From Idea to IPO- that was the entrepreneurship mantra of the last decade. Get in quick and get out even quicker - with a pile of money - to invest in your next big idea. Scaling comes after IPO, sometimes with new leadership. This business path isn't applicable to social entrepreneurship where the mission is sustainable growth with no clear exit strategy (at least at the start). So one would think that current Wall Street woes would help the cause of the social entrepreneur - maybe divert some capital into long term investments like infrastructure, education, health-care, poverty alleviation - the things that worry the social entrepreneur. While capital is certainly an issue, it is not just about capital. The impact metric of social entrepreneurship is scale. You educate 100 kids, you educate a 100 kids. You educate 1,000,000 kids you change the world. That is the "impact metric". Scale is the equivalent of the IPO for social businesses. But entrepreneurial characteristics, the very ones that allow a company to form (for profit or not-for-profit) may become barriers to scaling or taking the company to the next level. With the fall in the number of recent IPOs there is a timely bit of advice in HBR from Anthony Tjan "Why Do Most Entrepreneurs Fail to Scale?" that I think is especially relevant for social entrepreneurs. The top three double-edged traits to watch for are:
1. Persistence. Willingness to persevere despite obstacles has created many great innovations and is often the foundation for successful start-ups. However, persistence can easily turn to stubbornness. Stick with your ideas when you know you are right and have supporting evidence. Be willing to abandon your position when signs show you need help or redirection.

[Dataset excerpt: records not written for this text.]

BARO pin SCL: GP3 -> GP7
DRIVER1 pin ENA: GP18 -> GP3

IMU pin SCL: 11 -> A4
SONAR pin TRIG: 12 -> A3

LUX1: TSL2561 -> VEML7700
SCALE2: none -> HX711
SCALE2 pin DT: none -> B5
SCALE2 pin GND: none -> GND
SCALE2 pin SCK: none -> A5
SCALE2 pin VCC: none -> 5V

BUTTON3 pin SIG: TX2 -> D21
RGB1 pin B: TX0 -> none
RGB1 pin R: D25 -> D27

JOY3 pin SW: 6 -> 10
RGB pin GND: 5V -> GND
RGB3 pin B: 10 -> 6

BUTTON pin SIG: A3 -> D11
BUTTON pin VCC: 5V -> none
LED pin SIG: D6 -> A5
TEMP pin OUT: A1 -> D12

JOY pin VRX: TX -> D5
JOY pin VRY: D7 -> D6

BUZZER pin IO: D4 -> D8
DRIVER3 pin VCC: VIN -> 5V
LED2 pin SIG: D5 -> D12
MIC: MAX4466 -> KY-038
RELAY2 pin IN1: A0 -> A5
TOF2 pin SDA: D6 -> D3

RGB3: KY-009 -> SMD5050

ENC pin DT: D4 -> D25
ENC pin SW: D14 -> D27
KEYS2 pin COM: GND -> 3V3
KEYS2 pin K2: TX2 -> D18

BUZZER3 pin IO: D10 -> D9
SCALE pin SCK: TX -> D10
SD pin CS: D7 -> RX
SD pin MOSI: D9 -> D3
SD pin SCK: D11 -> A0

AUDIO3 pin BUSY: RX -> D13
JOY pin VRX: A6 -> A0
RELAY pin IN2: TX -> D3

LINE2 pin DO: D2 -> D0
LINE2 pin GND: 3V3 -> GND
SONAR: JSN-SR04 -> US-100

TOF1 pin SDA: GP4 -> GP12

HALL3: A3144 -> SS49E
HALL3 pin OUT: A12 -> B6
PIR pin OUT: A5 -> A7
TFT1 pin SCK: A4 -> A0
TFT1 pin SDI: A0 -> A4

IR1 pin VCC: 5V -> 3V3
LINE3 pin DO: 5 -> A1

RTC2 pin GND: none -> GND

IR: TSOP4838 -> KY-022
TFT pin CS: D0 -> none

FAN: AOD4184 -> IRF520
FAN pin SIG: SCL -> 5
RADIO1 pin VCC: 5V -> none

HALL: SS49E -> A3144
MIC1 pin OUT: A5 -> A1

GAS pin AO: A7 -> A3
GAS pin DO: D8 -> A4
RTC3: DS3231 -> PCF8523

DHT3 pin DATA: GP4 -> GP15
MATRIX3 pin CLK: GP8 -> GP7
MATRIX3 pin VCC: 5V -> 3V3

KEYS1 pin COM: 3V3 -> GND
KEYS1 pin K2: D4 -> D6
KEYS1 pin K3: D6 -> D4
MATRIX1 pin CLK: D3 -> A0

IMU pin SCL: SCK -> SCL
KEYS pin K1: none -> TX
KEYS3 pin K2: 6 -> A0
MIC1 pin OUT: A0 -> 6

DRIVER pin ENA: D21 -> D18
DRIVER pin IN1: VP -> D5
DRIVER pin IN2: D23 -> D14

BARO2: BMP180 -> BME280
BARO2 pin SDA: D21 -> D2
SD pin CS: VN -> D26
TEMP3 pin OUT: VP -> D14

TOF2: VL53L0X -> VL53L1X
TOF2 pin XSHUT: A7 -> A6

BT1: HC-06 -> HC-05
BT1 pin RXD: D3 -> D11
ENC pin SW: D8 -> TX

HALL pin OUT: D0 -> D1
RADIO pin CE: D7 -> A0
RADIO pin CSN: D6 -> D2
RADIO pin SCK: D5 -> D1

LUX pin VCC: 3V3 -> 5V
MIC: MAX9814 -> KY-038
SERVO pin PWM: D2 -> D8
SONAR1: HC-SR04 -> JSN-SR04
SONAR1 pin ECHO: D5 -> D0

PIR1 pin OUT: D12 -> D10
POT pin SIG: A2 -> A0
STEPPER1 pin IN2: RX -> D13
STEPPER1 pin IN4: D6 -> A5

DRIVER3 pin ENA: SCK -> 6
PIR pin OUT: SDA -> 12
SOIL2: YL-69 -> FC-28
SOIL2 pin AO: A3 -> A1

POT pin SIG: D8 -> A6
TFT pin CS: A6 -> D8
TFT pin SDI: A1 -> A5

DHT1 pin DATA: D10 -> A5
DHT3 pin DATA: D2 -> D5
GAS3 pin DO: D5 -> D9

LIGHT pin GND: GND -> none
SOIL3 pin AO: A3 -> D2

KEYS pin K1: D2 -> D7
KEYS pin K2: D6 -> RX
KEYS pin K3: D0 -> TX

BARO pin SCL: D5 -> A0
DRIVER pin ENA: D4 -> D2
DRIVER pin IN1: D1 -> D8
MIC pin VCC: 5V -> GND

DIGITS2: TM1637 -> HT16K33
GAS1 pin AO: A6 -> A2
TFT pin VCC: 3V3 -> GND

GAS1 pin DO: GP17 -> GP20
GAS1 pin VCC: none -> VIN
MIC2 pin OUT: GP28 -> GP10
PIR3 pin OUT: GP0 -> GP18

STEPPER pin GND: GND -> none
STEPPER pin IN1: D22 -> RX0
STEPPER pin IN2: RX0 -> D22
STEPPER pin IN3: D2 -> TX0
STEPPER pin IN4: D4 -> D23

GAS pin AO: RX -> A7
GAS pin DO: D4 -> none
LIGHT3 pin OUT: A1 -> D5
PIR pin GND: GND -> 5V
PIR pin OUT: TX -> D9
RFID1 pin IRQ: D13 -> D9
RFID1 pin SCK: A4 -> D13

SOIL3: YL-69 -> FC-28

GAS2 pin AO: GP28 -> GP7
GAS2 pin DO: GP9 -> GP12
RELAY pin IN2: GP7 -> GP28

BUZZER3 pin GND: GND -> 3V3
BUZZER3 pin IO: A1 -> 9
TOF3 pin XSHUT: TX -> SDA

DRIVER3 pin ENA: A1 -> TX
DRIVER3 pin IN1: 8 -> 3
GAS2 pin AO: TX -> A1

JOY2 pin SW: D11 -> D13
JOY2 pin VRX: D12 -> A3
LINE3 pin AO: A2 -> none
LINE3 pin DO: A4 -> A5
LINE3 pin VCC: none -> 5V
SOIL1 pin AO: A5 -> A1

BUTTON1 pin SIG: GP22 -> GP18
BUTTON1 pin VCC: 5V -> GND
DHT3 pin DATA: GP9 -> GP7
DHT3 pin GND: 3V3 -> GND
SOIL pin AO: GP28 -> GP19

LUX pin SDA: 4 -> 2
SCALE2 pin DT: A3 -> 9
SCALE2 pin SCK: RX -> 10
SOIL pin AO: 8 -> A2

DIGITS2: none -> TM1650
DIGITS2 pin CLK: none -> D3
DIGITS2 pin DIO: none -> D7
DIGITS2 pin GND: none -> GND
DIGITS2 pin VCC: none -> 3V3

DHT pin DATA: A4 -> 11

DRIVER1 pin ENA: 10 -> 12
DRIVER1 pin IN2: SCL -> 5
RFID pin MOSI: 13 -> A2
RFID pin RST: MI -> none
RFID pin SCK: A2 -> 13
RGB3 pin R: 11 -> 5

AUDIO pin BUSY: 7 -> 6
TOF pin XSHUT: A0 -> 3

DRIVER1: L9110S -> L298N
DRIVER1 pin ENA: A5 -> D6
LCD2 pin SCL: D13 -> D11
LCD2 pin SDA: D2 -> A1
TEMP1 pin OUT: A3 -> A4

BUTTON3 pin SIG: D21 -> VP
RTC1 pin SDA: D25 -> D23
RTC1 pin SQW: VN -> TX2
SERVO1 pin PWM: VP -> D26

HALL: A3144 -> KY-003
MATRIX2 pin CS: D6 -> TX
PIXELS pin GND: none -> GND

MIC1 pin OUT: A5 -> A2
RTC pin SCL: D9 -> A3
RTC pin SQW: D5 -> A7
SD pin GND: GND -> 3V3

2. Control. Early phases of company growth require the founder be involved in all operations. But as the company scales, that maniacal attention to detail can be counterproductive. Recognize the importance of delegation and let go when it's time.
3. Loyalty. Close ties inevitably form when people work together day in and out, and loyal relationships can yield great results. However, you need to know when loyalty is clouding your judgment in assessing capabilities and skill gaps.

To this list I would add collaboration - the equivalent of "mergers and acquisitions"- a common growth strategy to take a company to the next level. What do you think? Will the economic downturn be a blessing in the long run? Will social entrepreneurship no longer need the social and just become entrepreneurship?